When prices are moving up, it means supply is limited relative to demand and that profit can be made by bringing in more supply.
Few markets show this as well as gasoline.
Without being too specific, my day job involves helping gas/diesel distributors keep gas in their gas stations.
When there is a short supply of gasoline, they raise the wholesale price. This price filters to the gas stations and then people do actually drive less. This actually reduces the consumption of gas and lets the supply catch up.
In the case of a natural disaster, "gouging" is a critically important market function. If gas stations were allowed to raise their prices to say, $10 per gallon, then people would just buy a few gallons instead of a full tank to get out of the disaster area. This allows more people to get the needed gas and they will conserve it instead of squander it, ie, buy a full tank, get out of the disaster area, then drive on that same gas for a week while out of danger.
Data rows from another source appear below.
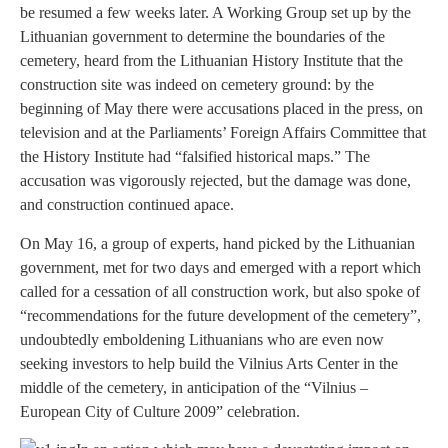
be resumed a few weeks later. A Working Group set up by the
Lithuanian government to determine the boundaries of the
cemetery, heard from the Lithuanian History Institute that the
construction site was indeed on cemetery ground: by the
beginning of May there were accusations placed in the press, on
television and at the Parliaments’ Foreign Affairs Committee that
the History Institute had “falsified historical maps.” The
accusation was vigorously rejected, but the damage was done,
and construction continued apace.
On May 16, a group of experts, hand picked by the Lithuanian
government, met for two days and emerged with a report which
called for a cessation of all construction work, but also spoke of
“recommendations for the future development of the cemetery”,
undoubtedly emboldening Lithuanians who are even now
seeking investors to help build the Vilnius Arts Center in the
middle of the cemetery, in anticipation of the “Vilnius –
European City of Culture 2009” celebration.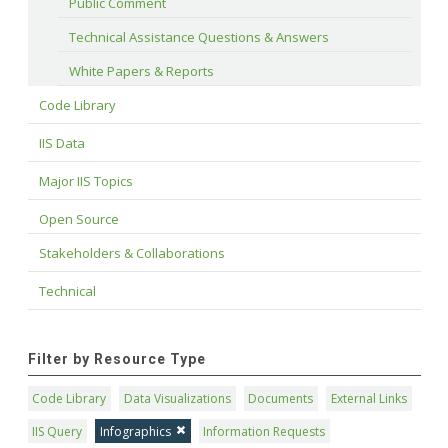
Public Comment
Technical Assistance Questions & Answers
White Papers & Reports
Code Library
IIS Data
Major IIS Topics
Open Source
Stakeholders & Collaborations
Technical
Filter by Resource Type
Code Library
Data Visualizations
Documents
External Links
IIS Query
Infographics
Information Requests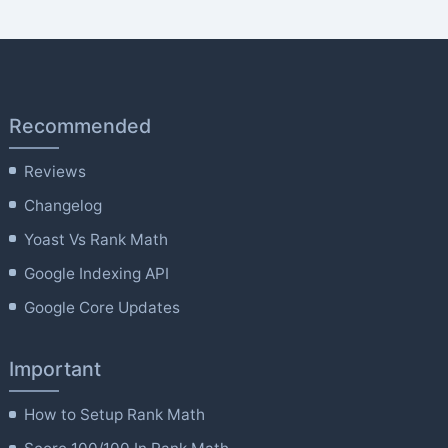
Recommended
Reviews
Changelog
Yoast Vs Rank Math
Google Indexing API
Google Core Updates
Important
How to Setup Rank Math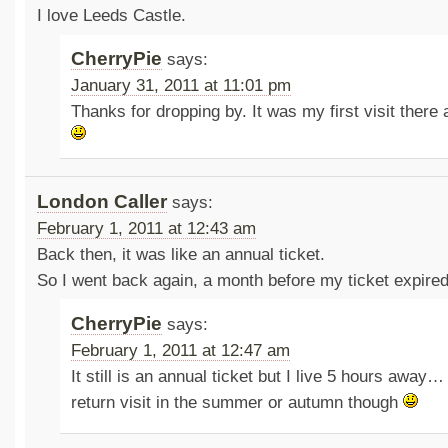
I love Leeds Castle.
CherryPie
says:
January 31, 2011 at 11:01 pm
Thanks for dropping by. It was my first visit there 
London Caller
says:
February 1, 2011 at 12:43 am
Back then, it was like an annual ticket.
So I went back again, a month before my ticket expired
CherryPie
says:
February 1, 2011 at 12:47 am
It still is an annual ticket but I live 5 hours away…
return visit in the summer or autumn though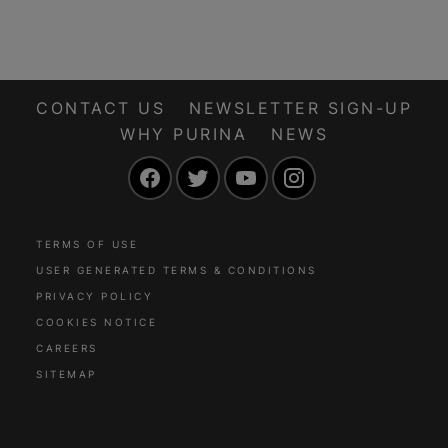
adventures. Before
how to be an
you head out on a
amazing pet owner
grand adventure, it’s
that practices
important to think
responsible pet
about the comfort
ownership.
CONTACT US
NEWSLETTER SIGN-UP
and safety of your
WHY PURINA
NEWS
dog first – especially
Facebook
Twitter
YouTube
Instagram
dog car safety.
TERMS OF USE
USER GENERATED TERMS & CONDITIONS
PRIVACY POLICY
COOKIES NOTICE
CAREERS
SITEMAP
Meanwhile, someone else is stuck in the disaster area because the station is out of gas.
Also, many distributors of gasoline operate regionally. If there is a hurricane trashing New Orleans and that causes a gas shortage, it is not economical to ship gas from say, Oklahoma to New Orleans at $4 a gallon (more realistically, shipping gas from Texas to Louisiana and from Oklahoma to TX). You would lose money at $4. But if they could "gouge" and charge $10, now all of the sudden it works to shuffle that supply around. Then people get gas.
Same deal for water in a disaster. Its not worth it for someone to load up an 18 wheeler full of bottled water and shipping it do a disaster area unless they can charge an appropriate price.
In summary, relatively high prices simply mean we need more supply of something. The higher prices allows more supply to be delivered profitably and limits waste.